In this study, we devoted to investigate immune-related genes and tumor microenvironment (TME) in EC based on The Cancer Genome Atlas (TCGA) database. In total 799 up-regulated and 139 down-regulated immune-related and differentially expressed genes in EC were investigated for functional annotations and prognosis. By a conjoint Cox regression analysis, we built two risk models for OS and DFS, as well as the consistent nomograms. Immune-related pathways were revealed mostly enriched in the low-risk group. By further analyzing TME based on the risk signatures, the higher immune cell infiltration and activation, lower tumor purity and higher tumor mutational burden were found in low-risk group, which presented a better prognosis. Both the expression and immunophenoscore of immune checkpoints PD-1, CTLA4, PD-L1 and PD-L2 increased significantly in low-risk group. These findings may provide new ideas for novel biomarkers and immunotherapy targets in EC.

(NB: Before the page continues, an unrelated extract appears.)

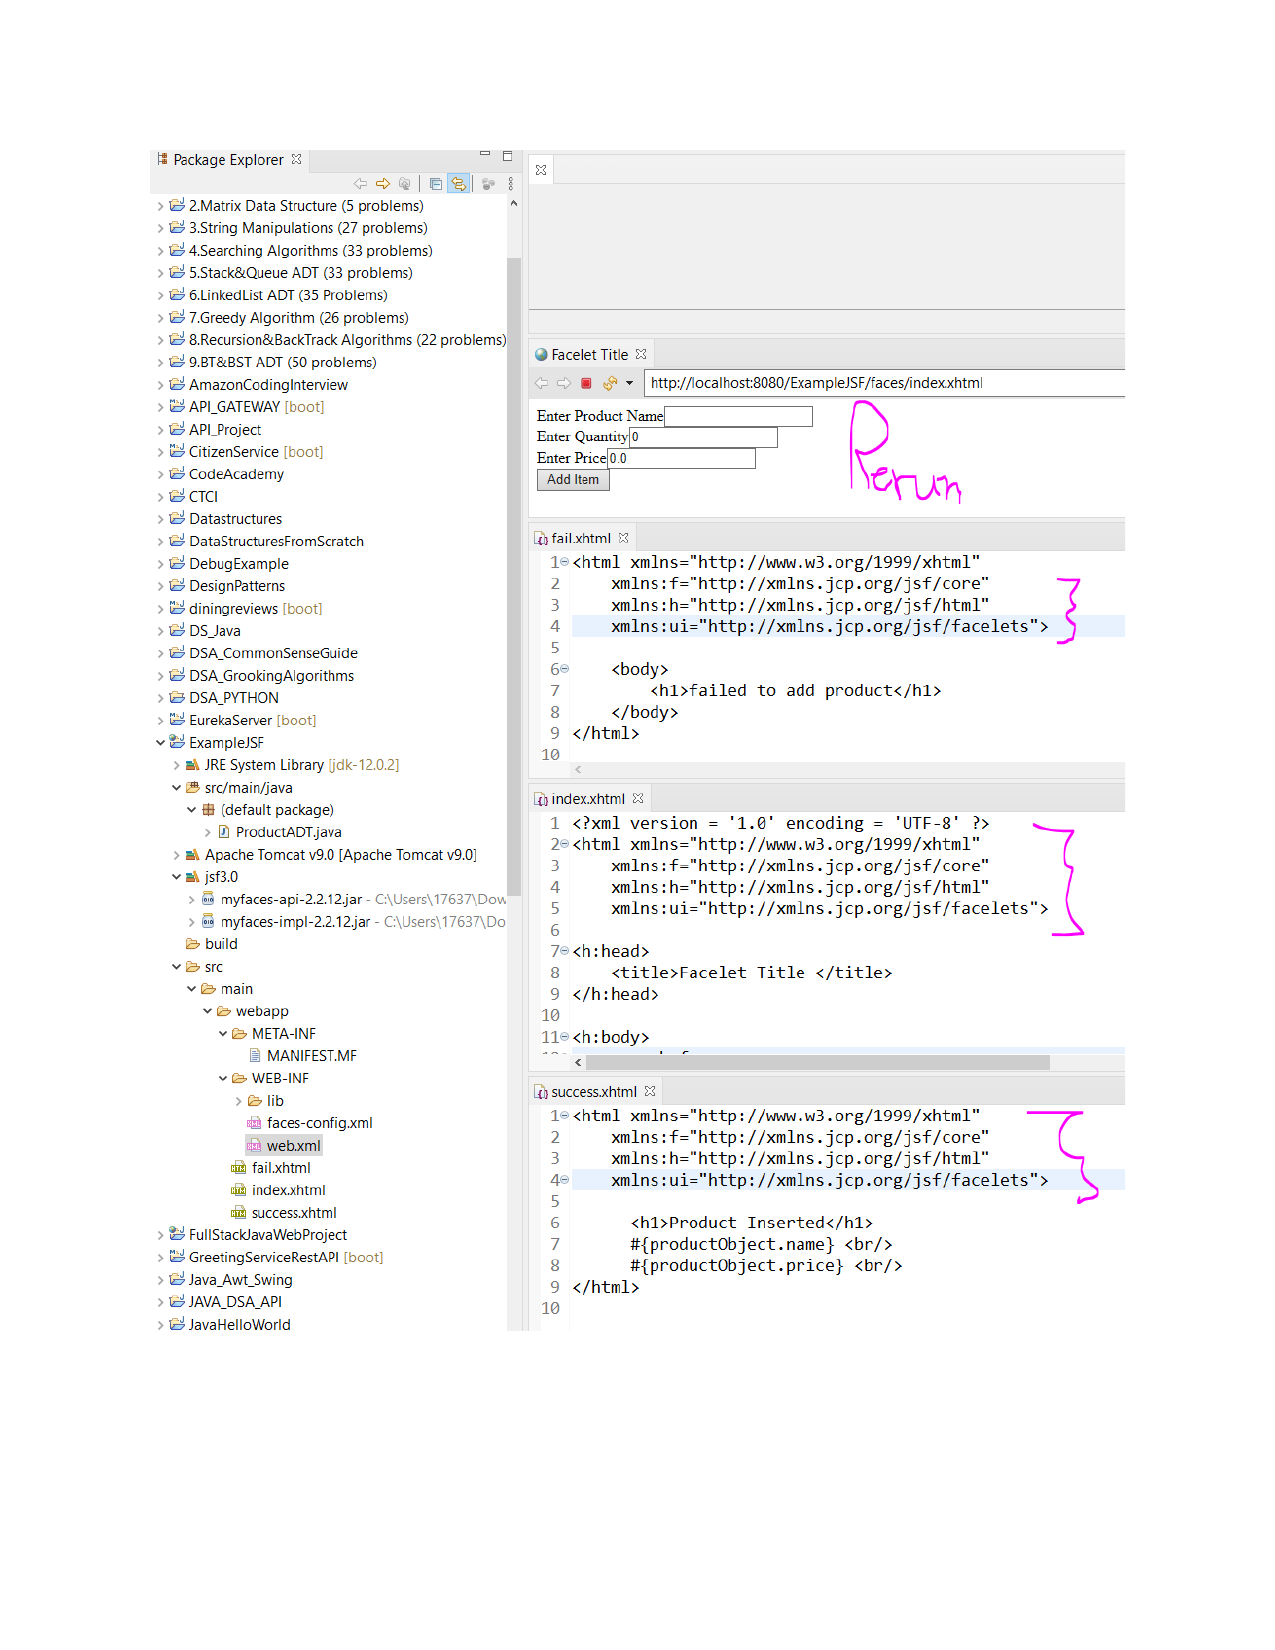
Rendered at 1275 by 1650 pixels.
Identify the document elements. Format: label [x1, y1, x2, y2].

在这项研究中，我们致力于基于癌症基因组图谱（TCGA）数据库研究 EC 中的免疫相关基因和肿瘤微环境（TME）。研究了 EC 中总共 799 个上调和 139 个下调的免疫相关和差异表达基因的功能注释和预后。通过联合 Cox 回归分析，我们为 OS 和 DFS 建立了两个风险模型，以及一致的列线图。免疫相关通路主要集中在低风险组。通过基于风险特征进一步分析TME，发现低风险组具有更高的免疫细胞浸润和激活、更低的肿瘤纯度和更高的肿瘤突变负荷，呈现出更好的预后。免疫检查点 PD-1、CTLA4、低风险组的PD-L1和PD-L2显着增加。这些发现可能为 EC 中新的生物标志物和免疫治疗靶点提供新的思路。